Whichever lines include the word "Step", copy them as they appear in the data.

##############################

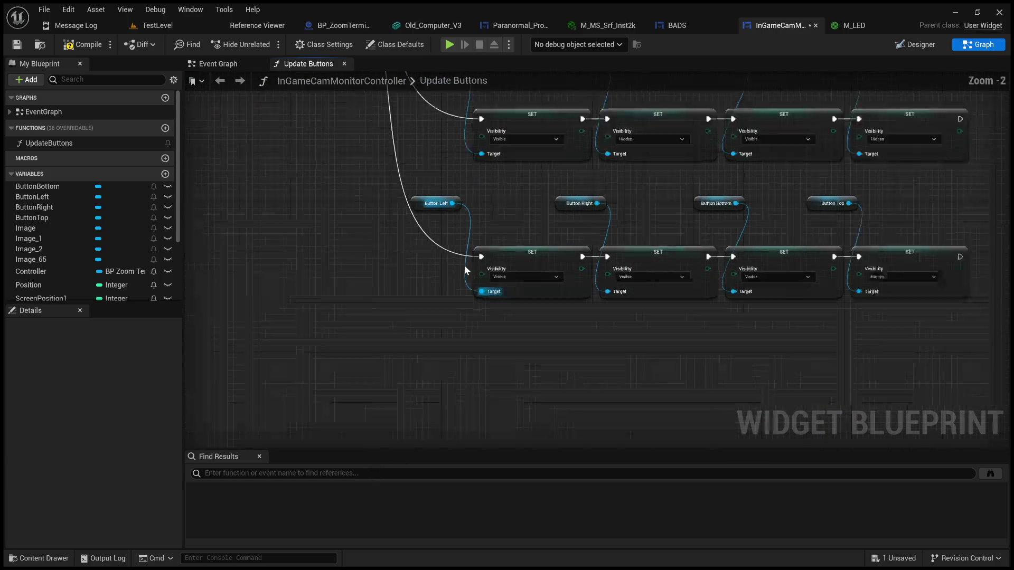
click(556, 284)
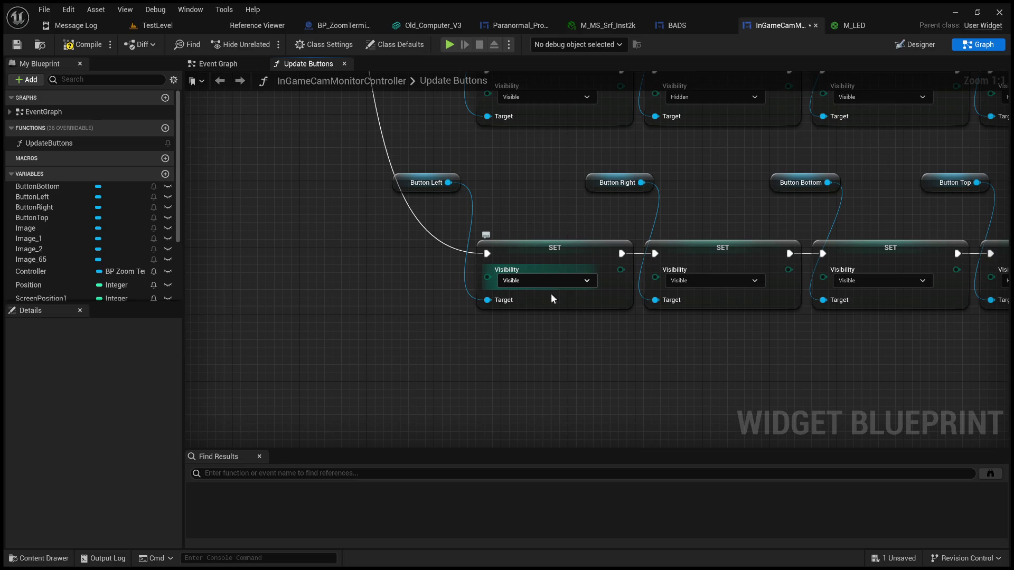
click(550, 293)
drag(553, 326, 479, 379)
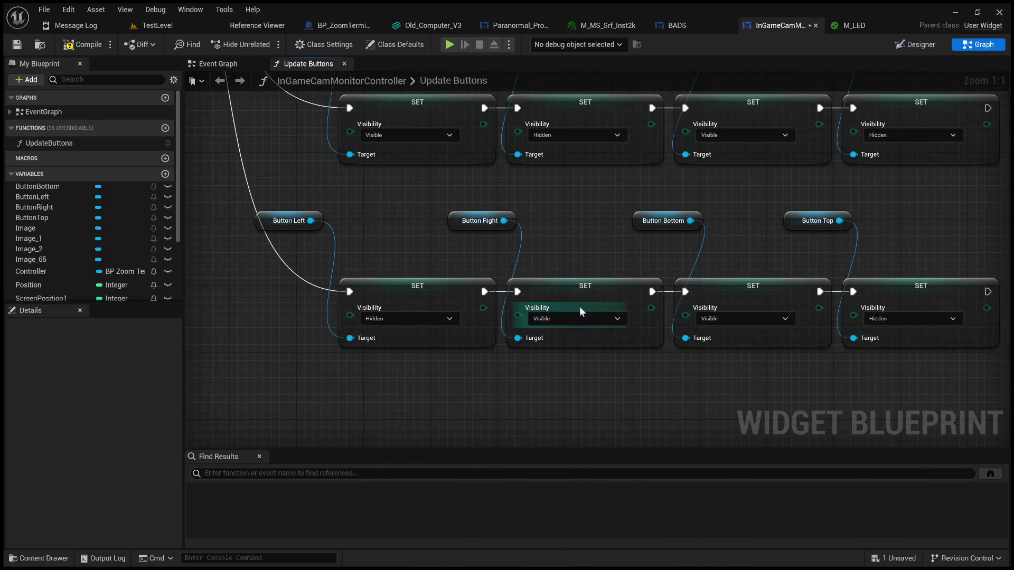
drag(578, 322, 468, 236)
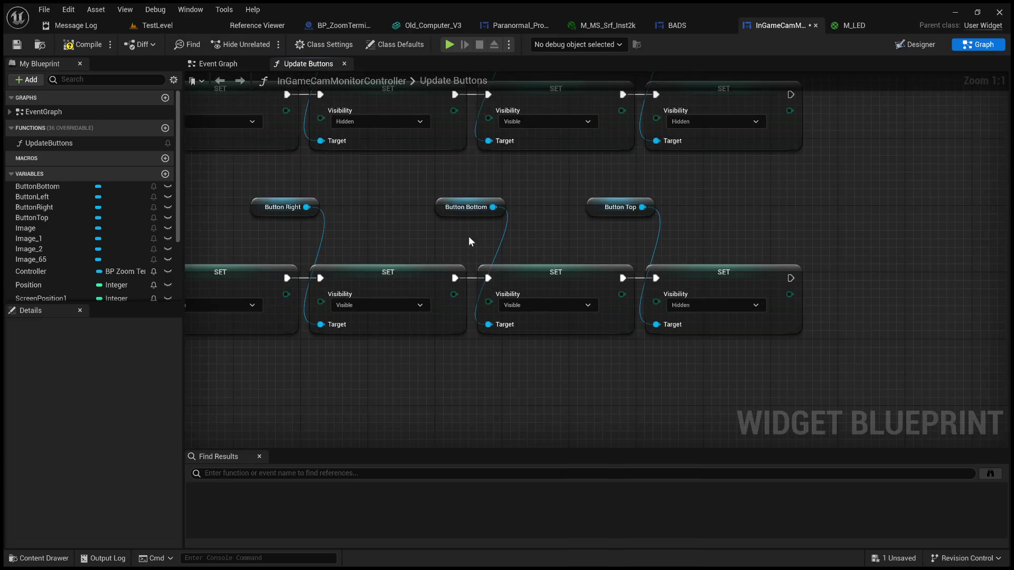
click(542, 309)
click(525, 327)
drag(635, 298, 533, 299)
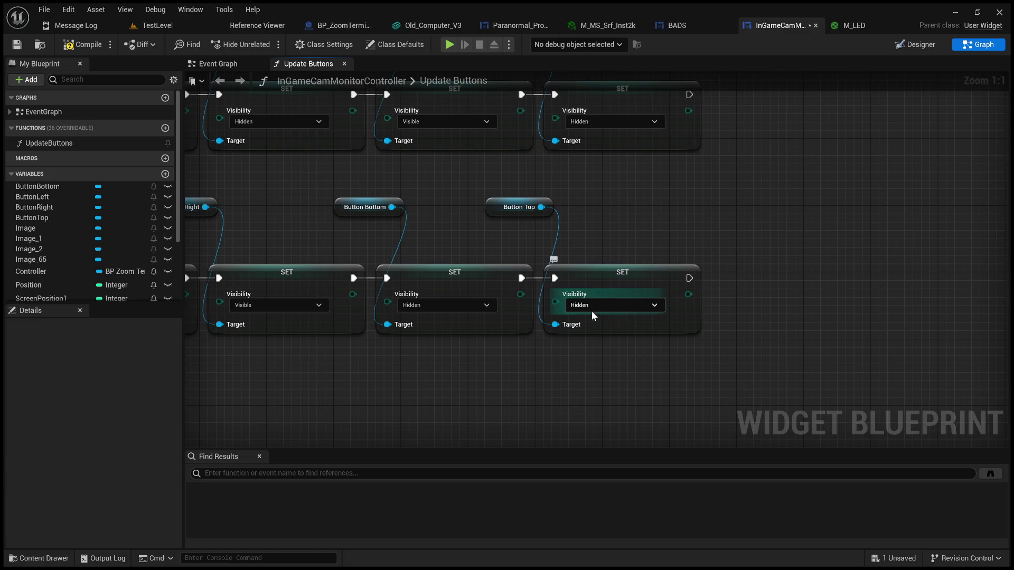
scroll(478, 356, down, 4)
drag(477, 357, 558, 320)
Step: Copy the bottom chain as a fifth row and wire the Switch's new output to it
mouse_move(676, 344)
mouse_down()
mouse_move(321, 226)
mouse_move(315, 236)
mouse_up()
key(ctrl+c)
key(ctrl+v)
drag(417, 374, 474, 371)
click(375, 334)
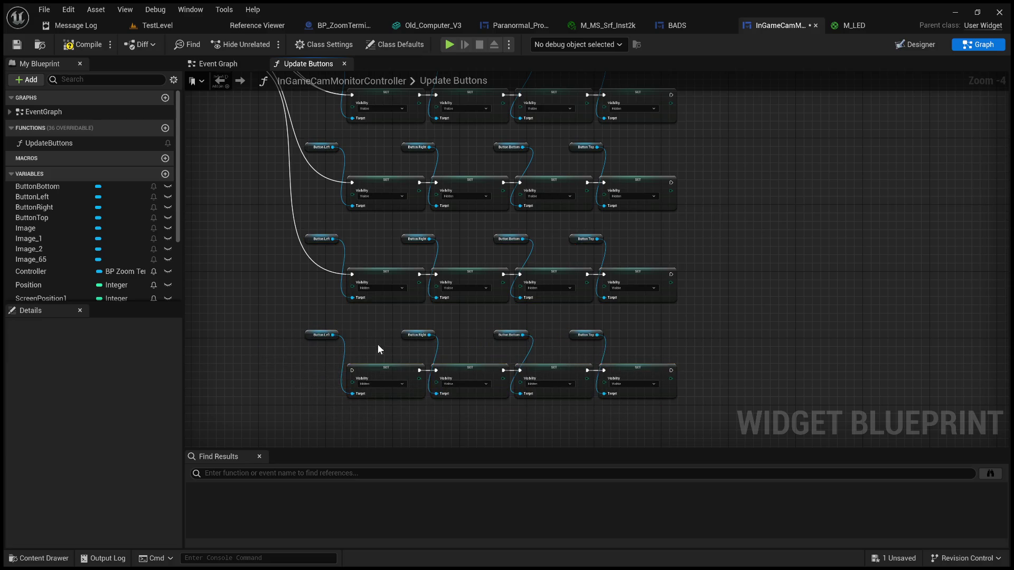
scroll(377, 343, up, 4)
scroll(390, 346, down, 5)
scroll(406, 346, up, 1)
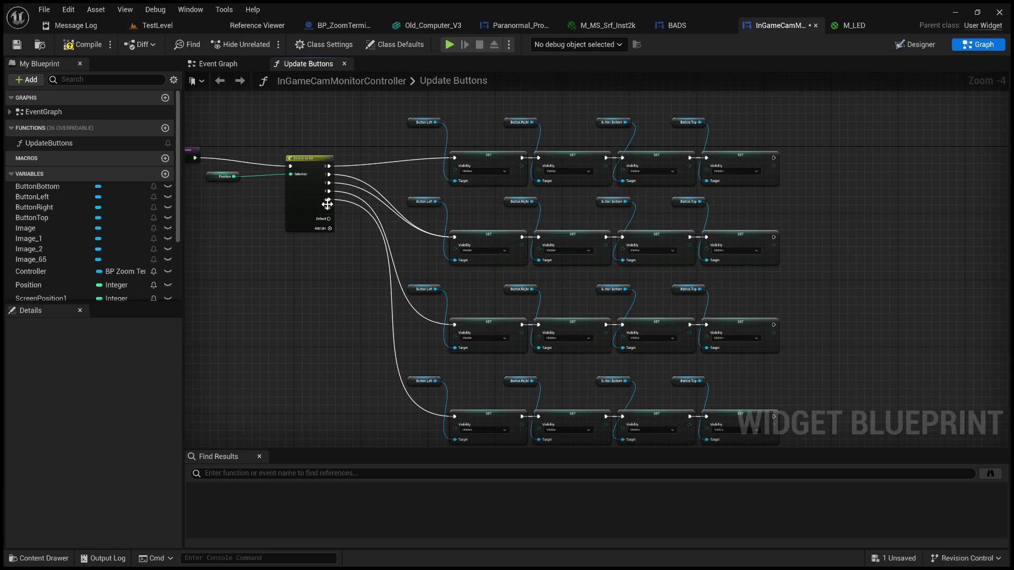
mouse_move(328, 209)
mouse_down()
mouse_move(403, 470)
mouse_move(460, 239)
mouse_move(454, 209)
mouse_up()
Step: Make Button Left Visible and Button Right Hidden in the new row
scroll(455, 208, up, 4)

##############################

*RESPONSE BOX*:
Step: Copy the bottom chain as a fifth row and wire the Switch's new output to it
Step: Make Button Left Visible and Button Right Hidden in the new row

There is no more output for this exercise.